*Data extracts*

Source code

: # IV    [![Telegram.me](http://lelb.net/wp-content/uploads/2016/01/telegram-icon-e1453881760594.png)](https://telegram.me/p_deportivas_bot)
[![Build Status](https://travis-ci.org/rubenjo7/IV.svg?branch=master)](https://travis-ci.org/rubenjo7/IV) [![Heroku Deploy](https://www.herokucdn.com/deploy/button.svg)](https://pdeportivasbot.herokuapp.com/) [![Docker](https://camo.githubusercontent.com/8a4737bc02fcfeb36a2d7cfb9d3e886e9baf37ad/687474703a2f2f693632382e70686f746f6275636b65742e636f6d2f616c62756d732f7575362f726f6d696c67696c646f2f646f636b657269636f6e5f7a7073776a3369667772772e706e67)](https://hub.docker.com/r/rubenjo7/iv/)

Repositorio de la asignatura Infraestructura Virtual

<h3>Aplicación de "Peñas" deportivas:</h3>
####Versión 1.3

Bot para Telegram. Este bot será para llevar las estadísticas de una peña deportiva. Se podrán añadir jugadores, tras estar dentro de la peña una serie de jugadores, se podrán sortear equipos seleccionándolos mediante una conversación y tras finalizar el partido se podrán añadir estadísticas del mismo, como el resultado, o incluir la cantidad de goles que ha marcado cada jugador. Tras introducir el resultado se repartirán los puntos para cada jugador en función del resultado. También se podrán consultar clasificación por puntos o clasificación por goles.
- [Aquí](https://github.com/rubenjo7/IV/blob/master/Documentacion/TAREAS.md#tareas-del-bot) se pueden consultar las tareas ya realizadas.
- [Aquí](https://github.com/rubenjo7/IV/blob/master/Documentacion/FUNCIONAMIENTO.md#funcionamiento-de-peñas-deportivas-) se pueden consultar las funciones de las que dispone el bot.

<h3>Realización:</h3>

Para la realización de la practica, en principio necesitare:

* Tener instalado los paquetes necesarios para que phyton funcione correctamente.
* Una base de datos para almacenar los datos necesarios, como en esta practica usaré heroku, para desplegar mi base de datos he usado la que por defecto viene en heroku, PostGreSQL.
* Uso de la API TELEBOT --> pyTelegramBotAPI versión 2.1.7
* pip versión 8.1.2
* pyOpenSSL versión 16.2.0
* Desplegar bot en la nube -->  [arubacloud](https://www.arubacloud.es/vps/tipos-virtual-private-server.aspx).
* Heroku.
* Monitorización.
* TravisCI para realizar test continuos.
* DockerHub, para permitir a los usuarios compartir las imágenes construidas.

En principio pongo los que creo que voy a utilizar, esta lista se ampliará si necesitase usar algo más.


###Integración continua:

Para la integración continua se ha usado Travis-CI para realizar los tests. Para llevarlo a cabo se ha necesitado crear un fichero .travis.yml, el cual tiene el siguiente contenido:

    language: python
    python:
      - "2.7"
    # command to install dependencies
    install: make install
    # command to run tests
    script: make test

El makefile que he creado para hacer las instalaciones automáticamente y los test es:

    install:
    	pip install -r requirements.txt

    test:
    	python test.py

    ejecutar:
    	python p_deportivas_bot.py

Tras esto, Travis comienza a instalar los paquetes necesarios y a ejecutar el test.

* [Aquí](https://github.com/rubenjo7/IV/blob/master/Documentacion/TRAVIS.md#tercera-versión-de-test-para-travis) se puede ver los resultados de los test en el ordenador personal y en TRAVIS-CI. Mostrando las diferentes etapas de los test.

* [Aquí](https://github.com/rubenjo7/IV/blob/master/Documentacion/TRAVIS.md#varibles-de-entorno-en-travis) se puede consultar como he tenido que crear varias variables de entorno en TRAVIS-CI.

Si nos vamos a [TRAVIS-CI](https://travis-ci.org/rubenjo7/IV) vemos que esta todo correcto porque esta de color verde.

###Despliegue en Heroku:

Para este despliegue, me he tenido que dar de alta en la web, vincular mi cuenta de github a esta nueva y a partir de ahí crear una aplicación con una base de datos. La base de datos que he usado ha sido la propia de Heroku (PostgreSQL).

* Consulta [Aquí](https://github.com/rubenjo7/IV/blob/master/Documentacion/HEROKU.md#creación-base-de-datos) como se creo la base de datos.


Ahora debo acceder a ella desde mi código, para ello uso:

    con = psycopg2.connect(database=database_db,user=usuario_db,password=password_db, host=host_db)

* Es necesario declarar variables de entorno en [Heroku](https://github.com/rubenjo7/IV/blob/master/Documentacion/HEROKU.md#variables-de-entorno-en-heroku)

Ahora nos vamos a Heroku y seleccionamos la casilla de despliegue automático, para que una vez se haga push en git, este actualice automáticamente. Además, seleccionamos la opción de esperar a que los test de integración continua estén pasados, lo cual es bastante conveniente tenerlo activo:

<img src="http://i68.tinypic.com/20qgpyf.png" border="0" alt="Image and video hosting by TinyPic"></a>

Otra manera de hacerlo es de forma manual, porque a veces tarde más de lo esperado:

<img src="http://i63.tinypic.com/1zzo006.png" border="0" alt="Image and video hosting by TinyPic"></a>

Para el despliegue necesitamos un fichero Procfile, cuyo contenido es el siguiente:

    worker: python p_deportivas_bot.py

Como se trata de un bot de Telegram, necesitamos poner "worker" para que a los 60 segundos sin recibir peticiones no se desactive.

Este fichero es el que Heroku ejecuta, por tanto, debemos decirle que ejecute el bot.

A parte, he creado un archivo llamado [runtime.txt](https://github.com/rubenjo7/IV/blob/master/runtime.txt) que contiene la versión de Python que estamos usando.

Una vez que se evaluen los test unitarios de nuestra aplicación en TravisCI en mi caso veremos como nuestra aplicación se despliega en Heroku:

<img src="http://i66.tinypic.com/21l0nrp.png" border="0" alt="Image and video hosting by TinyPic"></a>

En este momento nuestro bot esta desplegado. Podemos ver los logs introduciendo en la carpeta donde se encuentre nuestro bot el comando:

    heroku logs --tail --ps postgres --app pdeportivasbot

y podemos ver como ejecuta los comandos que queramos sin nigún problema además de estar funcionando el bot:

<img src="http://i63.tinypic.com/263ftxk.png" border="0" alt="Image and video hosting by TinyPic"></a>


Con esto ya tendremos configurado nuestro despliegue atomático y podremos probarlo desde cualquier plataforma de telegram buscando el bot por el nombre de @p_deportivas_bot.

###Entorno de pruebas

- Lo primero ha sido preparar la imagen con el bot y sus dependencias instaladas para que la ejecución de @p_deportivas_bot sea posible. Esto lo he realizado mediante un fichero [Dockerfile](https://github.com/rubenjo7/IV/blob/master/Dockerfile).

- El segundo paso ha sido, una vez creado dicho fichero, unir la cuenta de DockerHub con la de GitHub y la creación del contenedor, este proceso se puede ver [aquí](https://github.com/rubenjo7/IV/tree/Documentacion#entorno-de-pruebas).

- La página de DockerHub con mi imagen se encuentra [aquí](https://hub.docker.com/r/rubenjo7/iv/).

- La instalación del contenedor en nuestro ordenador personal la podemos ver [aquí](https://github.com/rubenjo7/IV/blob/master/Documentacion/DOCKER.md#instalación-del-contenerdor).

==

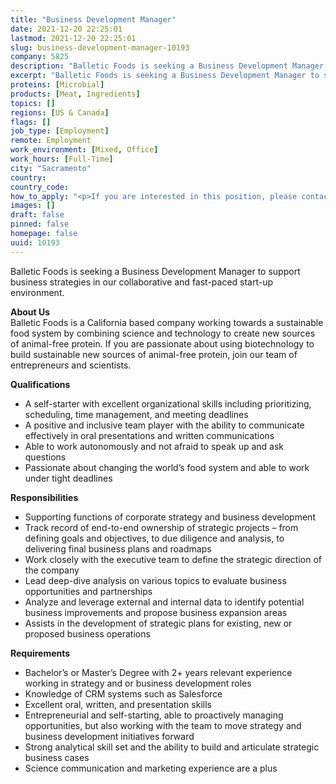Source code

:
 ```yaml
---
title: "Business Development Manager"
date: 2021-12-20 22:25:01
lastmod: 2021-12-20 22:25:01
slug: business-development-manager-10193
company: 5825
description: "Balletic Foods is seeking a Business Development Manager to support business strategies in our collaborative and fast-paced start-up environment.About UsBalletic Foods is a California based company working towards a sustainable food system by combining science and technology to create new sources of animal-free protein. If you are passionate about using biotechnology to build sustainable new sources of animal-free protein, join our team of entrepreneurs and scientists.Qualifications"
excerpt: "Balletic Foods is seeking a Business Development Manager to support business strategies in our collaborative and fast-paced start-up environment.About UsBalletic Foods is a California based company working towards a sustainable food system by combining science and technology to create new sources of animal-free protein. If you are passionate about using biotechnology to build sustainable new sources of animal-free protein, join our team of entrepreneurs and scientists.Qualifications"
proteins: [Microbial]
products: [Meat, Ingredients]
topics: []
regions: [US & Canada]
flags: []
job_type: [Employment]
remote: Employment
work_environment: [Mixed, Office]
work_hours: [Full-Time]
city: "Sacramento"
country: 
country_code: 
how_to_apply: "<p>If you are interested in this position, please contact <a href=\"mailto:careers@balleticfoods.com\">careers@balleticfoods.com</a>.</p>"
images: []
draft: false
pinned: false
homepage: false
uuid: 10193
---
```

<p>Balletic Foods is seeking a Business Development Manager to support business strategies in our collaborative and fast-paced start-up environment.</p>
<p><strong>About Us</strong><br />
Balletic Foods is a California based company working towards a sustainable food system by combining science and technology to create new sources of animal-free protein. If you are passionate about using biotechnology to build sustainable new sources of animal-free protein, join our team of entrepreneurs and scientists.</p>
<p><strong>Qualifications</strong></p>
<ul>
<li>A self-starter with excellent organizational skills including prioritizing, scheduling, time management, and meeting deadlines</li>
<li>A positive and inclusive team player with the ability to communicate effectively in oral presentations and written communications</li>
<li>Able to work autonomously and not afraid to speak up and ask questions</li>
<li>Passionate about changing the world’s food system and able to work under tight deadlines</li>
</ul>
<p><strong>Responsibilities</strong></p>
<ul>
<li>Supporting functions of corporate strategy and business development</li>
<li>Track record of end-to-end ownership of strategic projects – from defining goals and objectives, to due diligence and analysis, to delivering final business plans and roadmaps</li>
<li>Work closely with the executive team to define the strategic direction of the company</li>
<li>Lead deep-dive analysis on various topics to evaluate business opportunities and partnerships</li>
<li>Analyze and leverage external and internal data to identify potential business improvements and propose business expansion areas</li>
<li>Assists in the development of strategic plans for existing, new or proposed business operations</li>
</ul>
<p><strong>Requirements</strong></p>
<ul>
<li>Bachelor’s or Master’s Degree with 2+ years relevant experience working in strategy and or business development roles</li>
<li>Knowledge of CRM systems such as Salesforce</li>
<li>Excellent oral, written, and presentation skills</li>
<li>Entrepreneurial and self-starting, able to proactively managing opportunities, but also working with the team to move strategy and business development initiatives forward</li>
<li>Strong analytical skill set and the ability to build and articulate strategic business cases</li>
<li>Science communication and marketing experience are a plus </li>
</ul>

*Aim of the task*
Copy whichever lines in the listing above contain the word "personal".

*Answer box*
* [Aquí](https://github.com/rubenjo7/IV/blob/master/Documentacion/TRAVIS.md#tercera-versión-de-test-para-travis) se puede ver los resultados de los test en el ordenador personal y en TRAVIS-CI. Mostrando las diferentes etapas de los test.
- La instalación del contenedor en nuestro ordenador personal la podemos ver [aquí](https://github.com/rubenjo7/IV/blob/master/Documentacion/DOCKER.md#instalación-del-contenerdor).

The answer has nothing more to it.